Книга Имяхранитель - Азамат Козаев
Шрифт:
Интервал:
Закладка:
Пожениться голубкам было не суждено. Интересы государства и в незапамятные времена стояли превыше чувств. Встречались украдкой, в лесной избушке, где приютила Цаплю добрая отшельница. За пять лет любви у них появилось трое детей – два сына и дочь. Все бы хорошо, но цесаревич мало-помалу стал охладевать к тайной возлюбленной, увлекшись государственными делами. Его женили, а вскоре он взошел на трон. Законная его супруга была безобразна и вдобавок бесплодна. Поэтому, обретя царский венец, император первым делом отнял у Цапли мальчиков и объявил законнорожденными. Саму же ее вместе с дочерью заключил в монастырь.
Погиб император на охоте, «уязвленный в естество мужеское аспидом водным, помесью полоза, ехидны и тритона».
Старший сын, занявший в свою очередь престол, унаследовал от отца твердость характера, а от матери хитроумие и немаловажную для правителя способность оборачивать любую ситуацию к собственной пользе.

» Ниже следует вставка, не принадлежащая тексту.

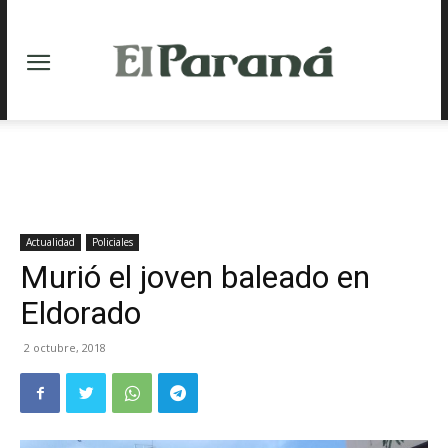
Actualidad
Policiales
Murió el joven baleado en
Eldorado
2 octubre, 2018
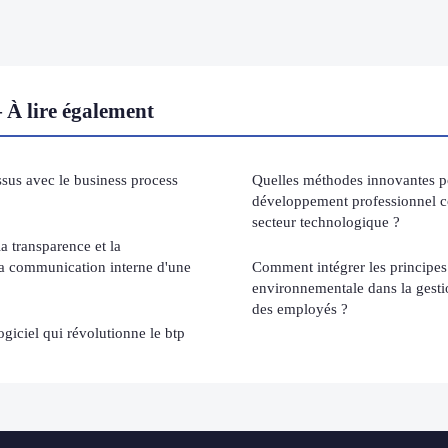
 lire également
sus avec le business process
Quelles méthodes innovantes p
développement professionnel c
secteur technologique ?
a transparence et la
 la communication interne d'une
Comment intégrer les principes
environnementale dans la gesti
des employés ?
ogiciel qui révolutionne le btp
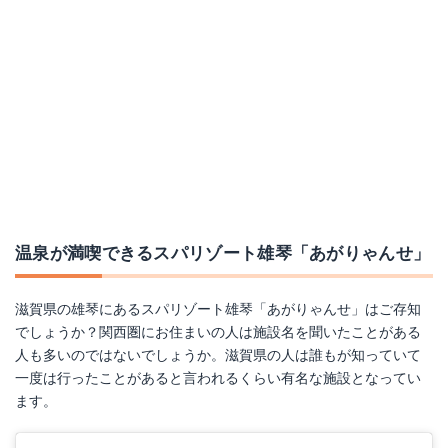
温泉が満喫できるスパリゾート雄琴「あがりゃんせ」
滋賀県の雄琴にあるスパリゾート雄琴「あがりゃんせ」はご存知
でしょうか？関西圏にお住まいの人は施設名を聞いたことがある
人も多いのではないでしょうか。滋賀県の人は誰もが知っていて
一度は行ったことがあると言われるくらい有名な施設となってい
ます。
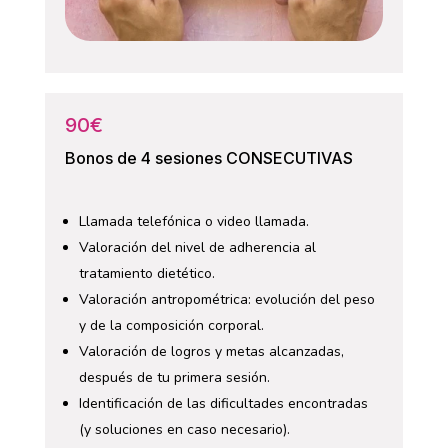
90€
Bonos de 4 sesiones CONSECUTIVAS
Llamada telefónica o video llamada.
Valoración del nivel de adherencia al
tratamiento dietético.
Valoración antropométrica: evolución del peso
y de la composición corporal.
Valoración de logros y metas alcanzadas,
después de tu primera sesión.
Identificación de las dificultades encontradas
(y soluciones en caso necesario).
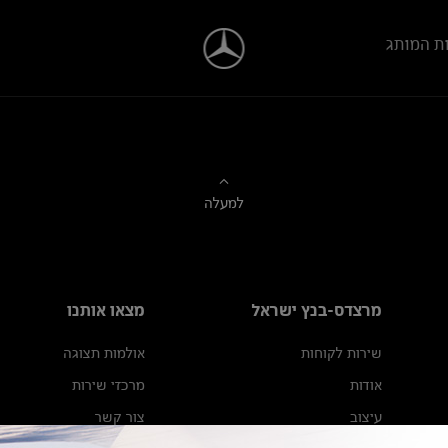
ת המותג
למעלה
מרצדס-בנץ ישראל
מצאו אותנו
שירות לקוחות
אולמות תצוגה
אודות
מרכזי שירות
עיצוב
צור קשר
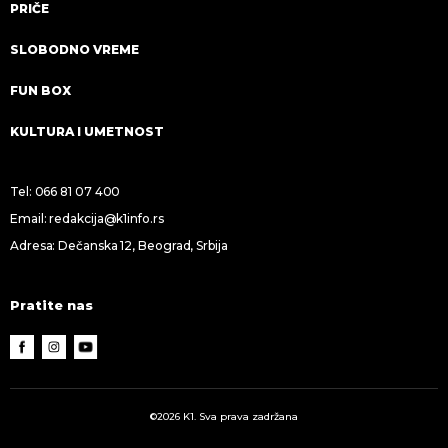
PRIČE
SLOBODNO VREME
FUN BOX
KULTURA I UMETNOST
Tel:
066 81 07 400
Email:
redakcija@k1info.rs
Adresa: Dečanska 12, Beograd, Srbija
Pratite nas
©2026 K1. Sva prava zadržana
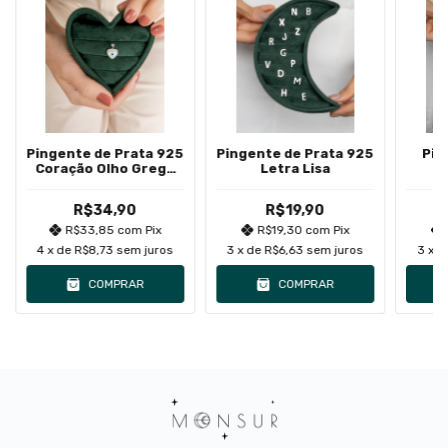
Pingente de Prata 925
Pingente de Prata 925
Pin
Coração Olho Grego
Letra Lisa
Madrepérola Com
Minim
Zircônias
R$34,90
R$19,90
R$33,85
com
Pix
R$19,30
com
Pix
4
x de
R$8,73
sem juros
3
x de
R$6,63
sem juros
3
x 
COMPRAR
COMPRAR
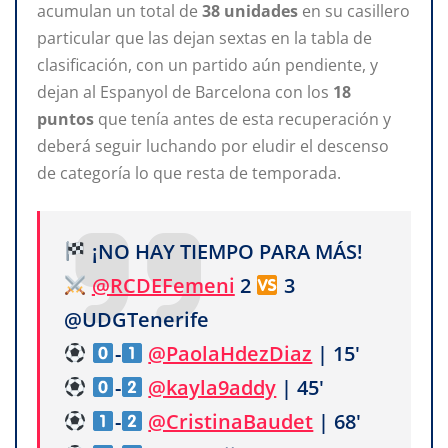
acumulan un total de
38 unidades
en su casillero
particular que las dejan sextas en la tabla de
clasificación, con un partido aún pendiente, y
dejan al Espanyol de Barcelona con los
18
puntos
que tenía antes de esta recuperación y
deberá seguir luchando por eludir el descenso
de categoría lo que resta de temporada.
¡NO HAY TIEMPO PARA MÁS!
@RCDEFemeni
2
3
@UDGTenerife
-
@PaolaHdezDiaz
| 15'
-
@kayla9addy
| 45'
-
@CristinaBaudet
| 68'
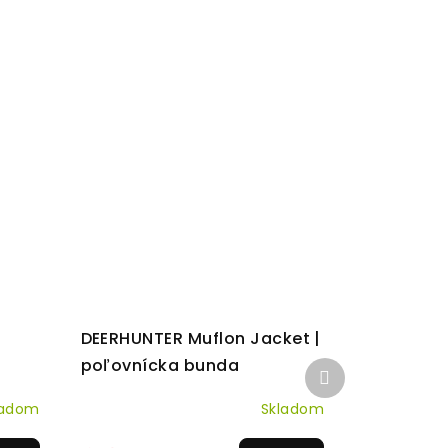
DEERHUNTER Muflon Jacket |
poľovnícka bunda
Ďalší
produkt
ladom
Skladom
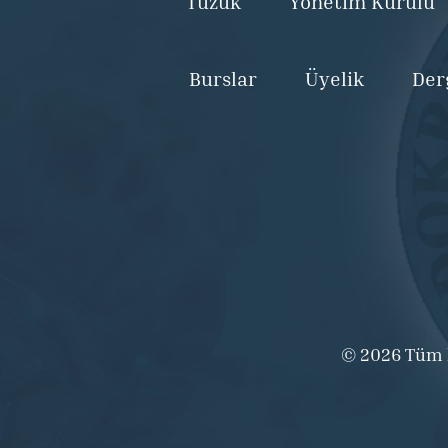
Tüzük
Yönetim Kurulu
Burslar
Üyelik
Der
© 2026 Tüm ha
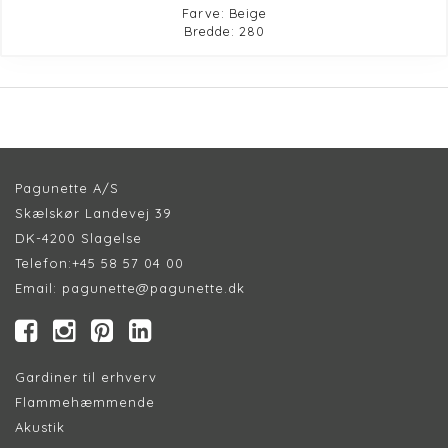
Farve: Beige
Bredde: 280
Pagunette A/S
Skælskør Landevej 39
DK-4200 Slagelse
Telefon:
+45 58 57 04 00
Email:
pagunette@pagunette.dk
Gardiner til erhverv
Flammehæmmende
Akustik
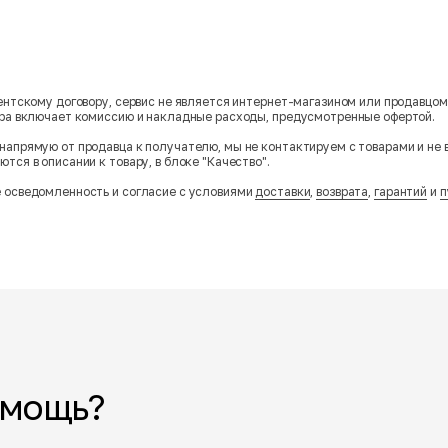
гентскому договору, сервис не является интернет-магазином или продавцо
ара включает комиссию и накладные расходы, предусмотренные офертой.
напрямую от продавца к получателю, мы не контактируем с товарами и не 
тся в описании к товару, в блоке "Качество".
 осведомленность и согласие с условиями
доставки
,
возврата
,
гарантий
и
п
омощь?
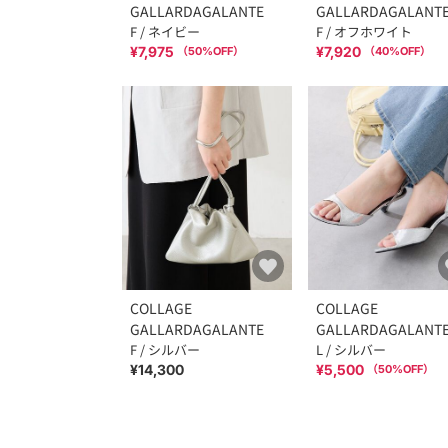
GALLARDAGALANTE
GALLARDAGALANT
F / ネイビー
F / オフホワイト
¥7,975
¥7,920
（
50
%OFF）
（
40
%OFF）
COLLAGE
COLLAGE
GALLARDAGALANTE
GALLARDAGALANT
F / シルバー
L / シルバー
¥14,300
¥5,500
（
50
%OFF）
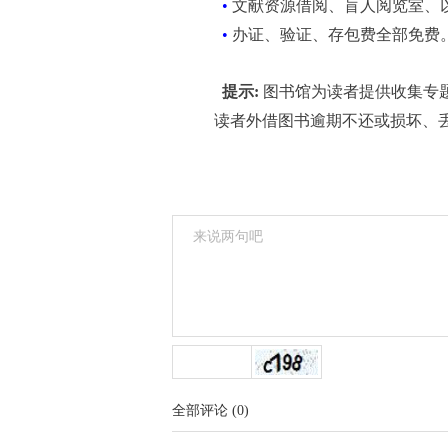
•
文献资源借阅、盲人阅览室、
•
办证、验证、存包费全部免费
提示:
图书馆为读者提供收集专
读者外借图书逾期不还或损坏、
全部评论
(
0
)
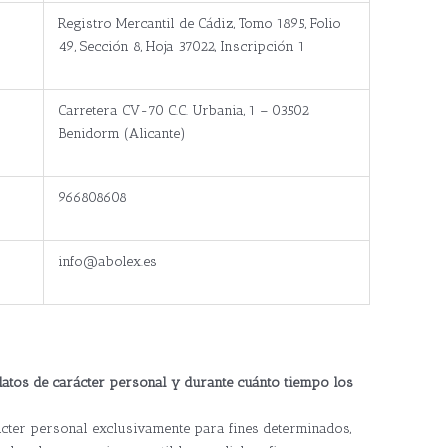
Registro Mercantil de Cádiz, Tomo 1895, Folio
49, Sección 8, Hoja 37022, Inscripción 1
Carretera CV-70 C.C. Urbania, 1 – 03502
Benidorm (Alicante)
966808608
info@abolex.es
datos de carácter personal y durante cuánto tiempo los
cter personal exclusivamente para fines determinados,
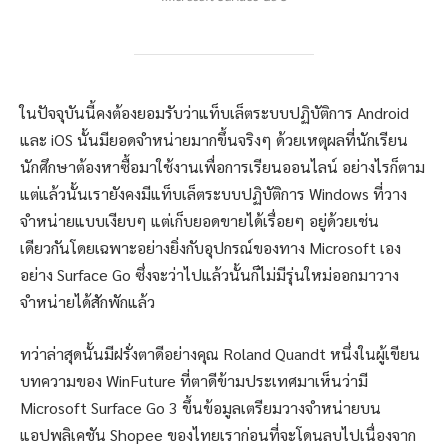
ในปัจจุบันนี้คงต้องยอมรับว่าแท็บเล็ตระบบปฏิบัติการ Android
และ iOS นั้นมียอดจำหน่ายมากขึ้นจริงๆ ด้วยเหตุผลที่นักเรียน
นักศึกษาต้องหาซื้อมาใช้งานเพื่อการเรียนออนไลน์ อย่างไรก็ตาม
แต่แล้วนั้นเรายังคงมีแท็บเล็ตระบบปฏิบัติการ Windows ที่วาง
จำหน่ายแบบเงียบๆ แต่เก็บยอดขายได้เรื่อยๆ อยู่ด้วยเช่น
เดียวกันโดยเฉพาะอย่างยิ่งกับอุปกรณ์ของทาง Microsoft เอง
อย่าง Surface Go ซึ่งจะว่าไปแล้วนั้นก็ไม่มีรุ่นใหม่ออกมาวาง
จำหน่ายได้สักพักแล้ว
ทว่าล่าสุดนั้นมีฝรั่งตาดีอย่างคุณ Roland Quandt หนึ่งในผู้เขียน
บทความของ WinFuture ที่ตาดีข้ามประเทศมาเห็นว่ามี
Microsoft Surface Go 3 ขึ้นข้อมูลเตรียมวางจำหน่ายบน
แอปพลิเคชัน Shopee ของไทยเราก่อนที่จะโดนลบไปเนื่องจาก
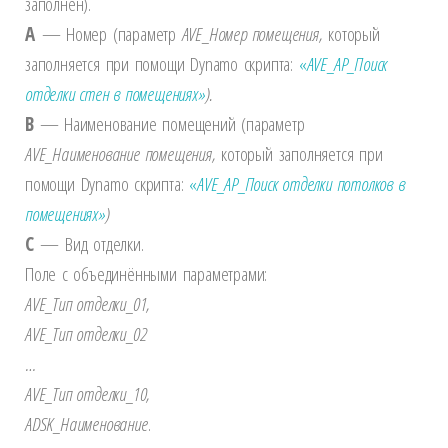
заполнен).
A
— Номер (параметр
AVE
_Номер помещения,
который
заполняется при помощи Dynamo скрипта:
«
AVE_АР_Поиск
отделки стен в помещениях»
).
B
— Наименование помещений (параметр
AVE
_Наименование помещения,
который заполняется при
помощи Dynamo скрипта:
«
AVE_АР_Поиск отделки потолков в
помещениях»
)
C
— Вид отделки.
Поле с объединёнными параметрами:
AVE
_Тип отделки_01,
AVE
_Тип отделки_02
…
AVE
_Тип отделки_10,
ADSK
_Наименование
.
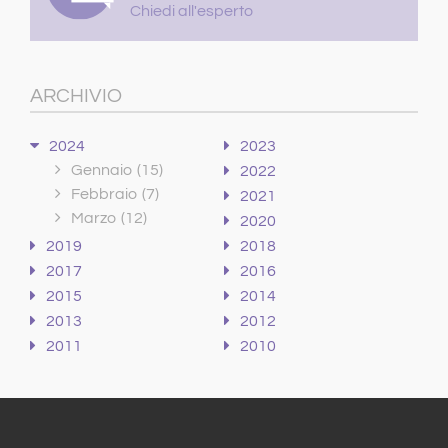
Chiedi all'esperto
ARCHIVIO
2024
2023
Gennaio
(15)
2022
Febbraio
(7)
2021
Marzo
(12)
2020
2019
2018
2017
2016
2015
2014
2013
2012
2011
2010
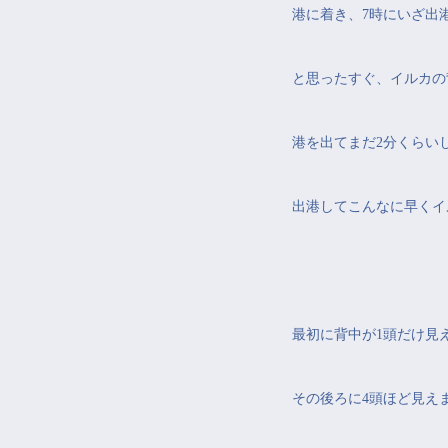
港に着き、7時にいざ出
と思ったすぐ、イルカの
港を出てまだ2分くらい
出港してこんなに早くイ
最初に背中が1頭だけ見
その後ろに4頭ほど見え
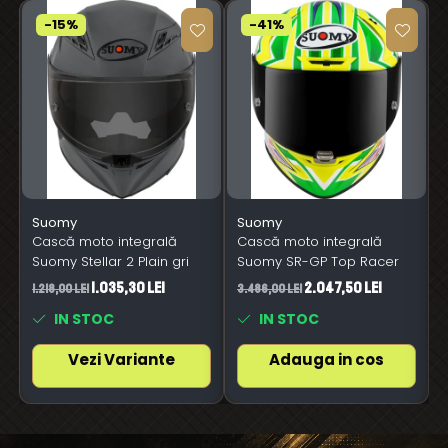
-15%
-41%
Suomy
Suomy
Cască moto integrală
Cască moto integrală
Suomy Stellar 2 Plain gri
Suomy SR-GP Top Racer
1.035,30 Lei
2.047,50 Lei
1.218,00 Lei
3.486,00 Lei
3
IN STOC
IN STOC
Vezi Variante
Adauga in cos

Монастырь, где избывала век Цапля, со временем приобрел добрую славу. Там излечивались женские недуги, принимались тяжелые роды, и всегда могли укрыться девицы и жены, хлебнувшие мужского вероломства. Цапля не была злопамятна, напротив, учила пациенток смирению и покорности. Тех же девушек, которые соглашались остаться под ее крылом навсегда, одаривала сверх прочего умением. Умением чувствовать мельчайшие прихоти мужчины, улавливать всякое желание хозяина и повелителя. Улавливать – и выполнять.
Император, ее старший сын, спохватился, когда стало уже слишком поздно. Многие и многие влиятельнейшие мужи Пераса оказались смертельно крепко привязаны к подопечным Цапли. Высшие сановники и генералы, городские старшины и богатейшие эвпатриды были готовы на любые подвиги или преступления ради неслыханных наслаждений, даримых гетерами – теми, что щеголяли перистым птичьим гримом. Две сотни лет (столько продолжала жить матушка Цапля) внутри Пределов, по сути, царил матриархат. Но и после ее успения храм не был ни разрушен, ни распущен. Влияние его до сих пор весьма велико, а умение послушниц каждый может испытать на себе…»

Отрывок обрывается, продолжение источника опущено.